Disentangling Ambiguity from Instability in Large Language Models: A Clinical Text-to-SQL Case Study
This addresses the challenge of deploying large language models in clinical settings by enabling targeted interventions for different uncertainty types, though it is incremental as it builds on existing uncertainty quantification methods.
The paper tackled the problem of distinguishing between input ambiguity and model instability in large language models for clinical Text-to-SQL, proposing CLUES to decompose semantic uncertainty into scores for each cause, which improved failure prediction over state-of-the-art methods and identified that 51% of errors occur in a high-ambiguity/high-instability regime covering 25% of queries.

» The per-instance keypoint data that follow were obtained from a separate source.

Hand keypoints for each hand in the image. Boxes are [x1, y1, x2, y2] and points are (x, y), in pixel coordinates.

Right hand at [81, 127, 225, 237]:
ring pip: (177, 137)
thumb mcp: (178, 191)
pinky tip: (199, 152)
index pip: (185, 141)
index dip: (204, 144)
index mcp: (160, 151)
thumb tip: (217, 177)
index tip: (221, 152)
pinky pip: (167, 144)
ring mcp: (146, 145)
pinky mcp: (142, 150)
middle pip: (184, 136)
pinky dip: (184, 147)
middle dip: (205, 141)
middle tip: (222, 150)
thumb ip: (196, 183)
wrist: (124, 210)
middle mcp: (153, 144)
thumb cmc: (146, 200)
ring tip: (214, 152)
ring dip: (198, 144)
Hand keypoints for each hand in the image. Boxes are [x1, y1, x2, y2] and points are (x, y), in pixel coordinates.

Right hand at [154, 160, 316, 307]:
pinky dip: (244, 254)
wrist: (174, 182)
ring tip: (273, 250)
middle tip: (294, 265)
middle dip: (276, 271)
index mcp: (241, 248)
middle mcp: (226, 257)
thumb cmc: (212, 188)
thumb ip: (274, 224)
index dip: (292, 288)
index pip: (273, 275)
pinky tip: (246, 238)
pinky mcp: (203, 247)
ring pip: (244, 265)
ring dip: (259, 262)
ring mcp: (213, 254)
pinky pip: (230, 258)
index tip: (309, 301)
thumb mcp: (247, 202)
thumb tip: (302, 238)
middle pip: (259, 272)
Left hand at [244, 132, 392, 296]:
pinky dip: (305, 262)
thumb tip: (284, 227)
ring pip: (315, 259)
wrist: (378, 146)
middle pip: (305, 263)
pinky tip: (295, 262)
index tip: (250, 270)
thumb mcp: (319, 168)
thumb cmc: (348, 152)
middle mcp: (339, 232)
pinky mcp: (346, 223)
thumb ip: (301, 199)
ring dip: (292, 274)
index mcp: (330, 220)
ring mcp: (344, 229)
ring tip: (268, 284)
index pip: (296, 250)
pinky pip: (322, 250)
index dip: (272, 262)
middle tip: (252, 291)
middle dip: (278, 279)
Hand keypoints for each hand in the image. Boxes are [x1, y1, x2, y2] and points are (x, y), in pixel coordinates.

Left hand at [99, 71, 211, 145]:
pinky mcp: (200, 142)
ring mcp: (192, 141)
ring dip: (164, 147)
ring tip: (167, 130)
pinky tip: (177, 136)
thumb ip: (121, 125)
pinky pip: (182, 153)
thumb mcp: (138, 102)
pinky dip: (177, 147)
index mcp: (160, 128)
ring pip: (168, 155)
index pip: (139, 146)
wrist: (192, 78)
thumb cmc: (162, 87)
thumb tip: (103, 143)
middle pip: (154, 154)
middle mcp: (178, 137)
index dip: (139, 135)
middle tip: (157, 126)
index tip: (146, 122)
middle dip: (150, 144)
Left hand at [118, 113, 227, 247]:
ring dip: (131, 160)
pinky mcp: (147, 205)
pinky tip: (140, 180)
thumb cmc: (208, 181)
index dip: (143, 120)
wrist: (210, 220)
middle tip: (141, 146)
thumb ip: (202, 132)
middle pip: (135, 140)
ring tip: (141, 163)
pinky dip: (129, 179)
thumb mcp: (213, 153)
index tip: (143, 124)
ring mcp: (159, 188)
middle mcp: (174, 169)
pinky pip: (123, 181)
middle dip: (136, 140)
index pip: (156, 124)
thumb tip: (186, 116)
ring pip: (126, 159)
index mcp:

Deploying large language models for clinical Text-to-SQL requires distinguishing two qualitatively different causes of output diversity: (i) input ambiguity that should trigger clarification, and (ii) model instability that should trigger human review. We propose CLUES, a framework that models Text-to-SQL as a two-stage process (interpretations --> answers) and decomposes semantic uncertainty into an ambiguity score and an instability score. The instability score is computed via the Schur complement of a bipartite semantic graph matrix. Across AmbigQA/SituatedQA (gold interpretations) and a clinical Text-to-SQL benchmark (known interpretations), CLUES improves failure prediction over state-of-the-art Kernel Language Entropy. In deployment settings, it remains competitive while providing a diagnostic decomposition unavailable from a single score. The resulting uncertainty regimes map to targeted interventions - query refinement for ambiguity, model improvement for instability. The high-ambiguity/high-instability regime contains 51% of errors while covering 25% of queries, enabling efficient triage.